Supplied records:
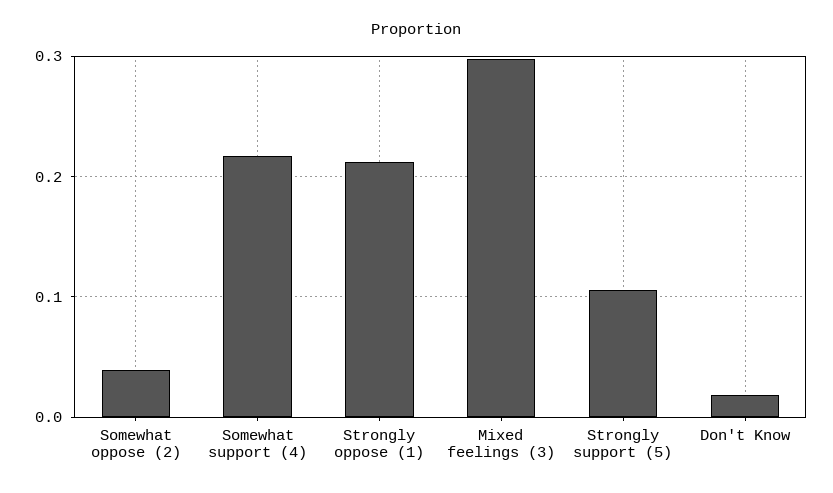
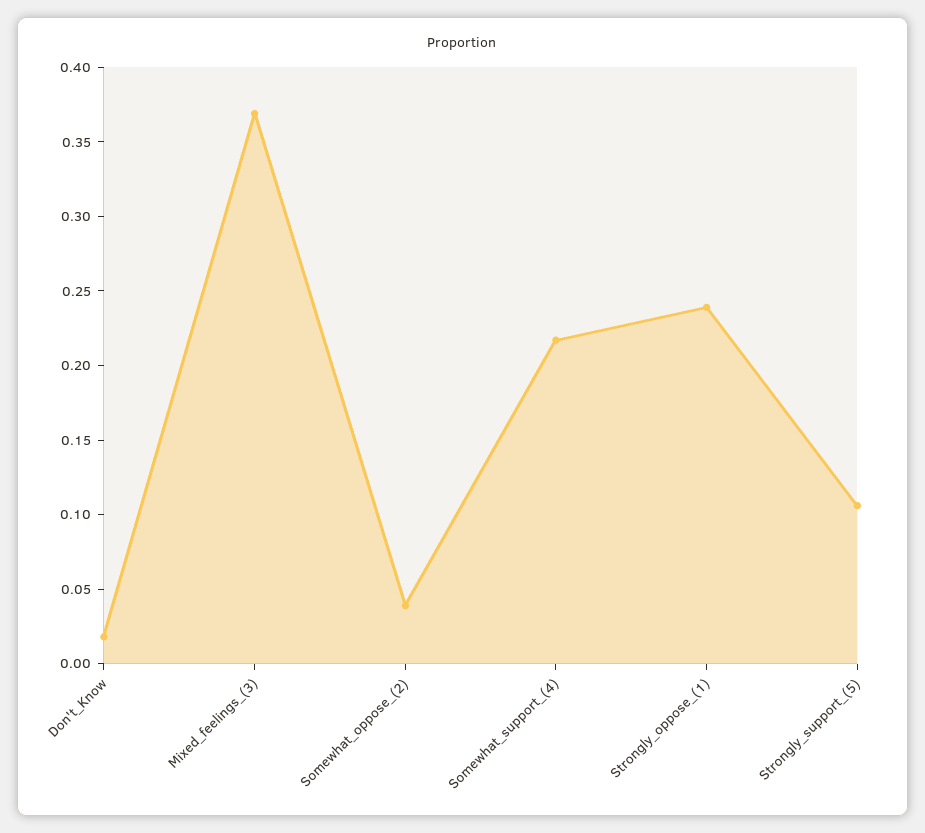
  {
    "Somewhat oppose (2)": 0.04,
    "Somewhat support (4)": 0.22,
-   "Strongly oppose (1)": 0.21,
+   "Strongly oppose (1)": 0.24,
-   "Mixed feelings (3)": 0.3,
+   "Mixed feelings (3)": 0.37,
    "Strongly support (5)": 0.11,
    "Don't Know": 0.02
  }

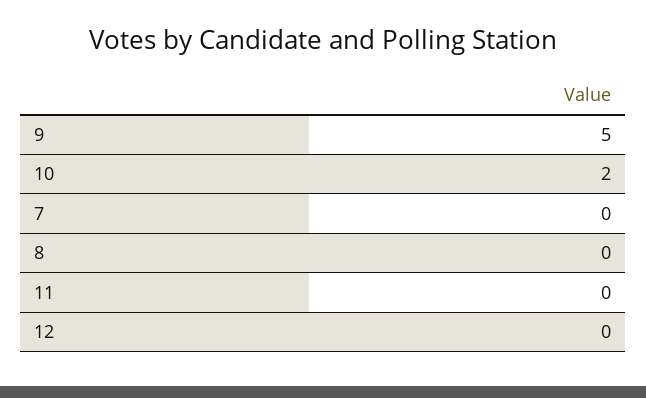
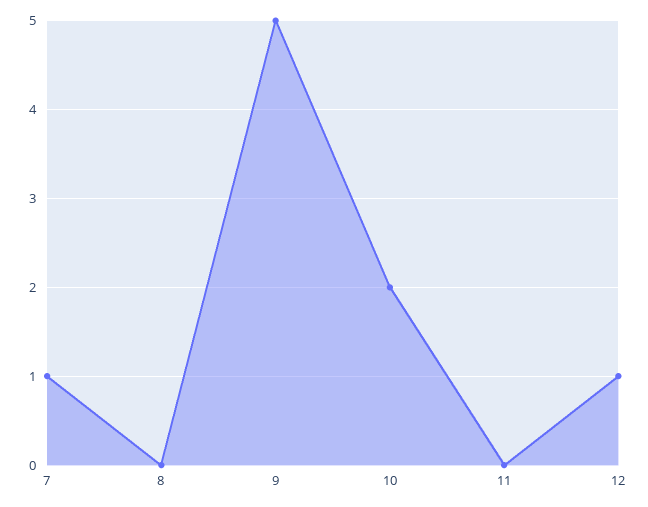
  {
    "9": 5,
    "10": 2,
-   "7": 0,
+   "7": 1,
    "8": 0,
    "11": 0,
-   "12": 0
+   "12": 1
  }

* * *

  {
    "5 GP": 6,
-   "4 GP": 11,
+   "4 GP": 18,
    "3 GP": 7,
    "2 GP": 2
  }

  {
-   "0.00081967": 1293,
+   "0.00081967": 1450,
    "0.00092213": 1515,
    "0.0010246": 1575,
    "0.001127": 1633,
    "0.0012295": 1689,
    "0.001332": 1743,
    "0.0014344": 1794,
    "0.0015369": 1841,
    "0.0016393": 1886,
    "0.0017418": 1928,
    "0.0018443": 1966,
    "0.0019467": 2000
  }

Exercise aim:
When the word "oppose" shows up in a line of the entries, pull that line out.

Exercise output:
    "Somewhat oppose (2)": 0.04,
-   "Strongly oppose (1)": 0.21,
+   "Strongly oppose (1)": 0.24,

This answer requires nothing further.